Adam regarda, et il vit l'arche flotter sur l'amas des eaux qui
maintenant s'abaissait, car les nuages avaient fui, chassés par un vent
aigu du nord qui, soufflant sec, ridait la face du déluge à mesure
qu'il se desséchait. Le soleil clair sur son miroir liquide, dardait
ses chauds regards et buvait largement la fraîche vague, comme ayant
soif: ce qui fit que d'un lac immobile, les eaux, en rétrécissant leur
inondation, devinrent un ebbe agile qui se déroba d'un pas léger vers
l'abîme, lequel avait maintenant baissé ses écluses, comme le ciel
fermé ses cataractes.

L'arche ne flotte plus; mais elle paraît atterrie et fixée fortement
au sommet de quelque haute montagne. À présent les cimes des collines
apparaissent comme des rochers; les courants rapides conduisent à grand
bruit leur furieuse marée dans la mer qui se retire. Aussitôt s'envole
de l'arche un corbeau, et après lui une colombe, plus sûre messagère,
envoyée une fois et derechef pour découvrir quelque arbre verdoyant,
ou quelque terre sur laquelle elle pût poser son pied: revenue la
seconde fois, elle rapporte dans son bec un rameau d'olivier, signe
pacifique. Bientôt la terre paraît sèche et l'antique père descend
de son arche avec, toute sa suite. Alors, plein de gratitude levant ses
mains et ses pieux regards vers le ciel, il vit sur sa tête un nuage de
rosée, et dans ce nuage un arc remarquable par trois bandes de
brillantes couleurs, annonçant la paix de Dieu et une alliance
nouvelle.
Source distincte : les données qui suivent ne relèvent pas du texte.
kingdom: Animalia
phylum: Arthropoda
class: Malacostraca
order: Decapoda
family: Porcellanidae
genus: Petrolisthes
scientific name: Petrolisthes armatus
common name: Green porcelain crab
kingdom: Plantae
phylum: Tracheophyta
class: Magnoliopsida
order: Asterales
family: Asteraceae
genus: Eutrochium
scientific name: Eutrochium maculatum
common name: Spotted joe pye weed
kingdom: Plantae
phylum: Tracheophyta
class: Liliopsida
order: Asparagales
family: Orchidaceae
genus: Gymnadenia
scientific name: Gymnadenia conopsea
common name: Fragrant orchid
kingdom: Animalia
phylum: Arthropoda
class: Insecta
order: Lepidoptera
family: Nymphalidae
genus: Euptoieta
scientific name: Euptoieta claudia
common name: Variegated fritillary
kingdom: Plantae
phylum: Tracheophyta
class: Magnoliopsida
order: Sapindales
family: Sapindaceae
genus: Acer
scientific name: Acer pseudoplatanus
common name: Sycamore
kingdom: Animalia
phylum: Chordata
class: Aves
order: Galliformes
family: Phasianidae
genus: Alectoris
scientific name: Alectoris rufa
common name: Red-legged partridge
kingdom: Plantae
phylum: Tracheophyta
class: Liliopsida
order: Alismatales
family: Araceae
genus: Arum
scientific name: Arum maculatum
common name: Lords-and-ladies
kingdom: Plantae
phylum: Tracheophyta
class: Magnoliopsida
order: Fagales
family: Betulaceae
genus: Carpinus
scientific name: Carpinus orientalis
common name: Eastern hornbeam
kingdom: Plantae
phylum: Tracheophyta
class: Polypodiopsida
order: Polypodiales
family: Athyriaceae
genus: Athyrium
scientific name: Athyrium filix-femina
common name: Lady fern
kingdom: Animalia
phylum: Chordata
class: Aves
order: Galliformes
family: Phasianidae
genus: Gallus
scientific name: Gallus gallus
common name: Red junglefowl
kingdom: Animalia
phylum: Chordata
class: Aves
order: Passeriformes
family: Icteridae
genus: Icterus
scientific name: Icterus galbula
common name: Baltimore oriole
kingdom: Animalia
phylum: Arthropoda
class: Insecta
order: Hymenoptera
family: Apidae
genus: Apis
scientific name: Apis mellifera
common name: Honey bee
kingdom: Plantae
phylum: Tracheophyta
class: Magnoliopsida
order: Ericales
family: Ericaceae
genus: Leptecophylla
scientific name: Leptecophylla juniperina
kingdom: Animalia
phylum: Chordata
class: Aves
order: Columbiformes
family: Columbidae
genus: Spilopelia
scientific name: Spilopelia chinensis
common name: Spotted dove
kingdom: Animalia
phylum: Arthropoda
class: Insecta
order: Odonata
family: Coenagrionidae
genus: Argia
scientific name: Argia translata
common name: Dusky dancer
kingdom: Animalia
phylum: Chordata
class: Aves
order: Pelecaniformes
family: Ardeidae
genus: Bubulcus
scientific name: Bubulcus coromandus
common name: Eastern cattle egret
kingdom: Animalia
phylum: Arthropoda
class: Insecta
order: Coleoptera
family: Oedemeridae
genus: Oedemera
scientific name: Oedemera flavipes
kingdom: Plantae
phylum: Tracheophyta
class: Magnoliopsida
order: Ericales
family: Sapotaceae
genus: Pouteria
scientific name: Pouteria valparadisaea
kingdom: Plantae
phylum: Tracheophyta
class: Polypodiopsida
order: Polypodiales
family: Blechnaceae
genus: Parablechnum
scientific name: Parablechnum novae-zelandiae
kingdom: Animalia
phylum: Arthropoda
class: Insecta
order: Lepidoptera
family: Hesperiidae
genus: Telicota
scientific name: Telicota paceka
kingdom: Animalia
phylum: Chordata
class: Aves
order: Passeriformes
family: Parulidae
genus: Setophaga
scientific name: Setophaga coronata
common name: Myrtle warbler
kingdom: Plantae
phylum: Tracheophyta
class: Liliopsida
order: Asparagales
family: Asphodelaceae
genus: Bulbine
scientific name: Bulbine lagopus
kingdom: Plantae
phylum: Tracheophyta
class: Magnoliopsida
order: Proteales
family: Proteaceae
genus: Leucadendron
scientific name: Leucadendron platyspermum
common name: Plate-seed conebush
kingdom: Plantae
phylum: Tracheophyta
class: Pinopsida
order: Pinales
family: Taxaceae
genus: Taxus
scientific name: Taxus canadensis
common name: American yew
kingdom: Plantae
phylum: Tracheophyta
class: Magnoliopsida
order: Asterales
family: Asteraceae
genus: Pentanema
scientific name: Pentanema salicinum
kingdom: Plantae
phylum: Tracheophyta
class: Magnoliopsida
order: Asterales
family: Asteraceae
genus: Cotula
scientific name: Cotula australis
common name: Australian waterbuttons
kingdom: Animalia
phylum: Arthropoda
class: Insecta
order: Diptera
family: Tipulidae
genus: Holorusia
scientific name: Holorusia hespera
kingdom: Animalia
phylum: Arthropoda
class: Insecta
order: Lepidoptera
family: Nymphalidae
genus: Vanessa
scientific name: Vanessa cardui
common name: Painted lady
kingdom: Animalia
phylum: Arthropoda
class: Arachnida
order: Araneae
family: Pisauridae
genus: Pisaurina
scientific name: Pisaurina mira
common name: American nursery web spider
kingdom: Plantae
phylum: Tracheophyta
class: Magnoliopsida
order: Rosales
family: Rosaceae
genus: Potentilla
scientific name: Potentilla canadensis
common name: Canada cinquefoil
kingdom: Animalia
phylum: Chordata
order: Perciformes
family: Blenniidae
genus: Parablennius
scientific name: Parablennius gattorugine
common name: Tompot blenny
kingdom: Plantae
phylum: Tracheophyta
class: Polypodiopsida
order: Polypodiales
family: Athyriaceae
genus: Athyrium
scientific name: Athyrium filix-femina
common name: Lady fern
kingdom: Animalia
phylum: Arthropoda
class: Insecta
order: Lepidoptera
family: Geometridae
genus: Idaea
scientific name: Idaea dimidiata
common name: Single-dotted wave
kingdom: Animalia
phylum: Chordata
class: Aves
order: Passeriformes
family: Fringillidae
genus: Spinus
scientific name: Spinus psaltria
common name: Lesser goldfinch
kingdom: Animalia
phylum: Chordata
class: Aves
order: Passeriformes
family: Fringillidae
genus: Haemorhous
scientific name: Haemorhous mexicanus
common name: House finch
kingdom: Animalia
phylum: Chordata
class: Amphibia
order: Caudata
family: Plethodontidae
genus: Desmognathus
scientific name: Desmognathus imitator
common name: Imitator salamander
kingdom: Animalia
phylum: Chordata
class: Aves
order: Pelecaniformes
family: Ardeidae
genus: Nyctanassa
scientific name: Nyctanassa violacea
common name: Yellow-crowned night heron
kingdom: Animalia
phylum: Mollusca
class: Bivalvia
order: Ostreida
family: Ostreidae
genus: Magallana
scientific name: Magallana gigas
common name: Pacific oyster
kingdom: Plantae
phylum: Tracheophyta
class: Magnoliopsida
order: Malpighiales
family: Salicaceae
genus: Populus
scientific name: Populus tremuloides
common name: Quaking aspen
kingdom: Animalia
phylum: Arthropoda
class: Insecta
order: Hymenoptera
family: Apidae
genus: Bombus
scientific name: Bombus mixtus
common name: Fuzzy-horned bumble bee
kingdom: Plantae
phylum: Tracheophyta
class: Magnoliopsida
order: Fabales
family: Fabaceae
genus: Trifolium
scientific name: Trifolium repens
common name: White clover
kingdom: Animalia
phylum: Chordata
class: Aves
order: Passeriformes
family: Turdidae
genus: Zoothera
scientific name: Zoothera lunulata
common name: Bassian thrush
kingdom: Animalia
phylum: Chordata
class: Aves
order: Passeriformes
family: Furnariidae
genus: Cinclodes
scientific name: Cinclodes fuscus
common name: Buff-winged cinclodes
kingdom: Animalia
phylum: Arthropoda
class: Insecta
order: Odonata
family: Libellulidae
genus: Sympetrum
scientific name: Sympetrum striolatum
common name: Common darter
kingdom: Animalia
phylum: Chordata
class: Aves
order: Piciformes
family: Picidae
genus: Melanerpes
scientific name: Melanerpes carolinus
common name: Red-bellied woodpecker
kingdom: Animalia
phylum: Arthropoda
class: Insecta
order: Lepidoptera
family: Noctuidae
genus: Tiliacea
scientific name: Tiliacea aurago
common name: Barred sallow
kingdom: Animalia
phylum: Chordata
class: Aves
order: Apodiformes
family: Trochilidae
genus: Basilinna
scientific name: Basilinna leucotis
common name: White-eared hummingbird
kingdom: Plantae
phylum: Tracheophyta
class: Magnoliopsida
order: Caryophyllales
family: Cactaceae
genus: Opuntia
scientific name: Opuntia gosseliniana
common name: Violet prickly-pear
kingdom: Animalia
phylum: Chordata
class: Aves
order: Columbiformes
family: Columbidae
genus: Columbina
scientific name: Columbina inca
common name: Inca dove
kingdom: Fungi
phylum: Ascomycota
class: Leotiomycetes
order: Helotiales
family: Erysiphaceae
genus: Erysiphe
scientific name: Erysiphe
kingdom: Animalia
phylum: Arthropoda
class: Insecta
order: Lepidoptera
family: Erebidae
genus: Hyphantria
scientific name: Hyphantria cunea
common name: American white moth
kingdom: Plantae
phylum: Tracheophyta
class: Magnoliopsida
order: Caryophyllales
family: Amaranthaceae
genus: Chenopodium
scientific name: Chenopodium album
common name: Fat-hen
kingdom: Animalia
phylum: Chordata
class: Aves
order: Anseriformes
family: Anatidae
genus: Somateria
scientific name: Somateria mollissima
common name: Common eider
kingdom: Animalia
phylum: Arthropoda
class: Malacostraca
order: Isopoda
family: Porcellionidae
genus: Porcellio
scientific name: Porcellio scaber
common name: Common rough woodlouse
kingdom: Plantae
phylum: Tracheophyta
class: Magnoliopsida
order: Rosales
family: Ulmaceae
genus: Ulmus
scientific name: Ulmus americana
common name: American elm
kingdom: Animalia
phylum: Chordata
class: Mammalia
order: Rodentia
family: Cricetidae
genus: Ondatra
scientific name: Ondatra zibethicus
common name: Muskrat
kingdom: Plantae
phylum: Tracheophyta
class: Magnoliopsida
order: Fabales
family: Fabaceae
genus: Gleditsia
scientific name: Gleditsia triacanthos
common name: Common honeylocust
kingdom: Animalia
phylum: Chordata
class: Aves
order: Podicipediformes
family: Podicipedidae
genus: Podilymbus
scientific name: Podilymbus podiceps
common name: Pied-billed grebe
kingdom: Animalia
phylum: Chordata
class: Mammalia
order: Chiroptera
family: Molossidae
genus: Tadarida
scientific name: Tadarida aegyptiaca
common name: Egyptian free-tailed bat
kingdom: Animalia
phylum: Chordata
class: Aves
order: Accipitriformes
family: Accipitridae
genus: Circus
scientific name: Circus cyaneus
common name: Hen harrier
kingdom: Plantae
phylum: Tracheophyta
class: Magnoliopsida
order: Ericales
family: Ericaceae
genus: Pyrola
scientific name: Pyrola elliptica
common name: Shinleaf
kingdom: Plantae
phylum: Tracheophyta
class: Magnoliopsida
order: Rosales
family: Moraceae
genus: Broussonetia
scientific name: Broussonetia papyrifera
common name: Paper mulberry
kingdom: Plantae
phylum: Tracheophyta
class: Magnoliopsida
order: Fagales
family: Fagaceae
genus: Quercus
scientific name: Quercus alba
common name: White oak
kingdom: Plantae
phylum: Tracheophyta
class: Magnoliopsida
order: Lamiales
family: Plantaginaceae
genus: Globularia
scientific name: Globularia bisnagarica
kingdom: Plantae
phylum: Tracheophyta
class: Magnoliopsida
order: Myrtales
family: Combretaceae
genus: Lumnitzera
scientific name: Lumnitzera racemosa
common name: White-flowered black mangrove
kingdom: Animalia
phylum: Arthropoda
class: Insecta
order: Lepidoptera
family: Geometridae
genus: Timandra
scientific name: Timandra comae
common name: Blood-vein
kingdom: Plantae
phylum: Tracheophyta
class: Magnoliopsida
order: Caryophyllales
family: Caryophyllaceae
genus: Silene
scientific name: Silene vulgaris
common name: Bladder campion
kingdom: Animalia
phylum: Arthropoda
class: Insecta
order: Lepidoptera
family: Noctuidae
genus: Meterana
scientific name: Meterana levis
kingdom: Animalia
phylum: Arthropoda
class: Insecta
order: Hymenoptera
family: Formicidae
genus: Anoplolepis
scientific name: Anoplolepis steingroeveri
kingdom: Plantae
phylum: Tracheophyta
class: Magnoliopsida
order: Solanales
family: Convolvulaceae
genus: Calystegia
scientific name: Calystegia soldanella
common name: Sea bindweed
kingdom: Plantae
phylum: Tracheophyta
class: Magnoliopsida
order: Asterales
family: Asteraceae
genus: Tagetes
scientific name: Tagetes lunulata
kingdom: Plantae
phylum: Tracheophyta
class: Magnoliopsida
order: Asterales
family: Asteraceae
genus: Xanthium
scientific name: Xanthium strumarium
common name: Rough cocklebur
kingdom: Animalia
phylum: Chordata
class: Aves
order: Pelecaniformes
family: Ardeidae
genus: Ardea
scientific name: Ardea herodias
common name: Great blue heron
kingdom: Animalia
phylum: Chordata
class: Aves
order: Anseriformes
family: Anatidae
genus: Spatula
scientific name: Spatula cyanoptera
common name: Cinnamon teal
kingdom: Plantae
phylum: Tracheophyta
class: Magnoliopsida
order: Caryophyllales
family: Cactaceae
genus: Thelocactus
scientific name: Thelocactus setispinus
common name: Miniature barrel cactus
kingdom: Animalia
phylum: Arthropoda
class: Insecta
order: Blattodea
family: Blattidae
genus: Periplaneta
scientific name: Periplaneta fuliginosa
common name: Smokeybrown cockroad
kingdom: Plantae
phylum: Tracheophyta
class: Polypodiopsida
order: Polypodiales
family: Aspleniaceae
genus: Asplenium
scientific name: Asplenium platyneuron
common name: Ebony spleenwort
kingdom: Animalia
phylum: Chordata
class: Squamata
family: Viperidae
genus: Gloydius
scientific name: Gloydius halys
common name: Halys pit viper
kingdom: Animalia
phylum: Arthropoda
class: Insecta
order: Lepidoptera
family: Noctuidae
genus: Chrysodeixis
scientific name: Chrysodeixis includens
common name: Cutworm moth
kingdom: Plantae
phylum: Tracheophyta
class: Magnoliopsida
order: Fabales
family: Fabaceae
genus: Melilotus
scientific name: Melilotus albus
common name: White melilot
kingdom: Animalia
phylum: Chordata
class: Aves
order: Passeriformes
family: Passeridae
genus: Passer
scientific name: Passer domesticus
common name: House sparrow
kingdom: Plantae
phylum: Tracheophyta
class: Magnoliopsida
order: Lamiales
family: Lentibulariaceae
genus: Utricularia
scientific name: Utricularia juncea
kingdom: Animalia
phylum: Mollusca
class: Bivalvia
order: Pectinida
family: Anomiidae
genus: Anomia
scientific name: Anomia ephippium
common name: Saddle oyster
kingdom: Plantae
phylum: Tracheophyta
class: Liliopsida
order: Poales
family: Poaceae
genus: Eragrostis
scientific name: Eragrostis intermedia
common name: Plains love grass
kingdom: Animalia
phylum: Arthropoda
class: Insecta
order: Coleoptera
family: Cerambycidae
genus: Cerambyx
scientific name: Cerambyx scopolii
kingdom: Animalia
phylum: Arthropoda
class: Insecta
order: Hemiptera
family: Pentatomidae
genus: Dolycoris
À cette vue, le cœur d'Adam, auparavant si triste,
grandement se réjouit, et il éclate ainsi dans sa joie:

«Ô toi, qui peux offrir les choses futures comme étant présentes,
instructeur céleste, je renais à cette dernière vision, assuré que
l'homme vivra avec toutes les créatures, et que leur race sera
conservée. Je gémis beaucoup moins à présent de la destruction d'un
monde entier d'enfants coupables, que je ne me réjouis de trouver un
homme si parfait et si juste, que Dieu ait daigné faire sortir un autre
monde de cet homme, et oublier sa colère. Mais dis-moi ce que
signifient ces bandes colorées dans le ciel, dessinées comme le
sourcil de Dieu apaisé? Servent-elles comme une hart fleurie à lier
les fluides bords de cette même nuée d'eau, de peur qu'elle ne se
dissolve encore, et n'inonde la terre?»

L'archange:

«Ingénieusement tu as conjecturé: oui, Dieu a bien voulu calmer sa
colère, quoiqu'il se soit dernièrement repenti d'avoir créé l'homme
dépravé; il s'était affligé dans son cœur; lorsque abaissant ses
regards il avait vu la terre entière remplie de violence, et toute
chair corrompant ses voies. Cependant les méchants écartés, un homme
juste trouve tellement grâce à ses yeux qu'il s'apaise et n'efface pas
du monde le genre humain; il fait la promesse de ne jamais détruire
encore la terre par un déluge, de ne laisser jamais l'Océan franchir
ses bornes, ni la pluie noyer le monde avec l'homme et les animaux
dedans; mais quand il ramènera un nuage sur la terre, il y placera son
arc de triple couleur, afin qu'on le regarde et qu'il rappelle son
alliance à l'esprit. Le jour et la nuit, le temps de la semaille et de
la moisson, la chaleur et la blanche gelée suivront leurs cours,
jusqu'à ce que le feu purifie toutes les choses nouvelles, avec le ciel
et la terre où le juste habitera.»



LIVRE DOUZIÈME


ARGUMENT


L'ange Michel continue de raconter ce qui arrivera depuis le déluge.
Quand il est question d'Abraham, il en vient à expliquer par degrés
quel sera celui de la race de la femme promis à Adam et à Ève dans
leur chute: son incarnation, sa mort, sa résurrection et son ascension.
État de l'Église jusqu'à son second avènement. Adam, grandement
satisfait et rassuré par ces récits et ces promesses, descend de la
montagne avec Michel. Il éveille Ève, qui avait dormi pendant tout ce
temps-là, mais que des songes paisibles avaient disposée à la
tranquillité d'esprit et à la soumission. Michel les conduit tous deux
par la main hors du paradis, l'épée flamboyante s'agitant derrière
eux, et les chérubins prenant leur station pour garder le lieu.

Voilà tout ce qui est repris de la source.